— DOCUMENT PASSAGE —
Start of Block

The first printed books of the fifteenth century, which were designed to look just like the manuscripts they were reproducing, did not yet include what we call a title-page. The reader had to search for the title at the end of the volume, in the colophon, along with the name of the printer and the date of the printing (Genette 1997: 64). The title-page, introduced in the early sixteenth century, was both a descendant of the medieval colophon and “the ancestor of the whole modern publisher’s peritext” (Genette 1997: 33). The typography and layout of the title-page was almost entirely within the realm of the printer or, to be more precise, the compositor, and the use and arrangement of type was governed by a variety of factors ranging from availability to aesthetic concerns. It is important to be reminded of the material context in which the early modern printing house operated. The choice of using a particular type face or, let us not forget, a type of a different size, was not simply a matter of selecting one from a drop-down menu of a word-processor, but rather required that the font, or set of type, was already available in-house or, failing that, was available to borrow or buy. As will be shown in section 5, the average number of different types used on a single title-page was eight or nine. Similarly, as Bland (2010: 118) notes, the characteristics of the specific hand-press used in a printing house affected the appearance of the final product, sometimes forcing the compositor to change wordings or spellings to fit the text on the page in a pleasing way.

Early modern title-pages could also contain illustrations ranging from mere ornamental flourishes to a full-fledged frontispiece, “a more or less monumental portico entrance” (Genette 1997: 33). By the seventeenth century, when Culpeper’s texts first saw print, title-pages had lost much of their ornamentation while “the frontispiece took refuge on the left-hand page facing the title-page” (Genette 1997: 33). The author’s name was not among the first paratextual elements imposed by the invention of printing, and the medieval anonymity of the author was by no means a rare practice even in the early modern period (Genette 1997: 37). While publishers had already realized the value of an author’s name as a selling point by the mid-seventeenth century, the use of Culpeper’s name surpassed anything that had been seen before, certainly in medical publishing. While the use of onymity – a term coined by Genette (1997: 39) to signify the modern-day default case where the author’s legal name appears in the paratext, as opposed to anonymity or pseudonymity – to promote texts by authors who had already acquired themselves a reputation was not a new idea as such, Culpeper’s publishers started doing this very early on in his short career, without practically any prior qualifications on his part. Genette (1997: 39) has described these kinds of “promotional practices that somewhat anticipate glory by mimicking its effects” as a form of “magical thinking”: “act as if it were so, and you’ll make it happen”.

In addition to serving a commercial function as an advertisement for the text, the author’s name can also be seen to vouchsafe the content of the text, in essence to guarantee a reputable origin for the information contained within:

The author’s name fulfills a contractual function whose importance varies greatly depending on genre: slight or nonexistent in fiction, it is much greater in all kinds of referential writing, where the credibility of the testimony, or its transmission, rests largely on the identity of the witness or the person reporting it. (Genette 1997: 41)

End of Block

— ASSIGNMENT 1 —
List every distinct page number cited for Genette 1997 in the passage on early modern title-pages, in ascending order.
— ASSIGNMENT 2 —
Render this sentence from the passage on early modern title-pages into Spanish: "It is important to be reminded of the material context in which the early modern printing house operated."
— ASSIGNMENT 3 —
Carry on the passage on early modern title-pages and authors' names, starting right after its final quotation.

— DATA EXTRACT —

Start of Block

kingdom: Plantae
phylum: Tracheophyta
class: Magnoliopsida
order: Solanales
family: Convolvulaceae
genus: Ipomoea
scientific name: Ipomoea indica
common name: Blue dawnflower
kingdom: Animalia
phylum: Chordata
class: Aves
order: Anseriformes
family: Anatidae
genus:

End of Block

— OUTPUT 1 —
33, 37, 39, 41, 64

— OUTPUT 2 —
Es importante recordar el contexto material en el que funcionaba la imprenta de la primera Edad Moderna.

— OUTPUT 3 —
Especially on the title-page, the author’s name was often accompanied by various titles, honorifics and epithets, some formal and others made up by the printer to encourage sales. These credentials served both to enhance the advertising value of the author and – especially in the case of official medical licenses – to establish the author as a legitimate source of medical information. Although there were few legal controls over the use of scholarly titles in the early modern period, the presence of the College of Physicians in London did discourage the misuse of the title of “doctor”, and thus unqualified practitioners like Culpeper had to resort to other strategies. In Culpeper’s case this involved coming up with and consistently maintaining the rather notable style of “Gentleman Student of Physick”, a recognisable moniker that came to be associated with his person. We must not forget that a big part of Culpeper’s early appeal was in his persona as a rogue or a man of the people, the apothecary who revealed the secrets of the College of Physicians to the everyman. At the same time, the title of a “gentleman” and the persistent use of the family crest in the frontispiece added a certain prestige of its own and elevated Culpeper above the average apothecary. Notably, decades later some posthumous editions of Culpeper’s books afford him the title of “doctor”. Sometimes the reason was that the printer wanted to add some extra prestige to Culpeper as an author or authority, but on occasion this may have been an honest mistake considering how Culpeper had become a widely-acknowledged medical authority by that time.

4. Editing the Culpeper corpus

The books studies in the pilot project were initially identified using the English Short Title Catalogue, and the initial list was then pruned to discard unavailable copies and mistakes in the ESTC. We included books that fulfilled all of the following criteria:

  1. Printed between 1649 and 1700
  2. Bearing the name Culpeper on the title-page, regardless of its semantic role
  3. A physical copy of the book was available for examination at the British Library, Wellcome Trust Library, or Cambridge University Library.

The final list of titles included 95 items. The title-pages were keyed-in and annotated using Early English Books Online (EEBO) facsimiles (see Section 3) as a starting point whenever possible. The transcriptions were then compared against original copies at the British Library, Wellcome Trust Library and Cambridge University Library, as appropriate, and measurements were taken of the dimensions of the page, of all the different types used, and of all other visual features such as extra spaces and decorative elements. Twenty texts were entirely keyed-in from original copies. Because the transcription work was carried out by all three members of the project, the transcriptions were later proofread and the XML code verified in an effort to unify the annotation.

It is worth noting here that when it comes to taking measurements, the otherwise superbly useful EEBO facsimiles have to be approached with some caution. Our initial plan was simply to measure the overall dimensions of the title-page from the physical copy and then to carry out further measurements from the facsimile image, but this proved less than ideal. Although digital photography is a wonderful tool for book historians and linguists working on early data, there are numerous problems associated with getting sufficiently accurate images. Firstly, although a ruler is often provided for scale on the first image of a facsimile file, this is not consistent. Secondly, we encountered at least one instance where, compared to the original, the EEBO photograph had clearly been compressed horizontally, making the image unreliable for measurements. While of the problems with facsimile images are negligible for most purposes, when the measurements are taken at the accuracy on one fifth of a millimetre, as we did here, even slight changes in the angle of the camera or distance between camera and page can have considerable impact on the findings.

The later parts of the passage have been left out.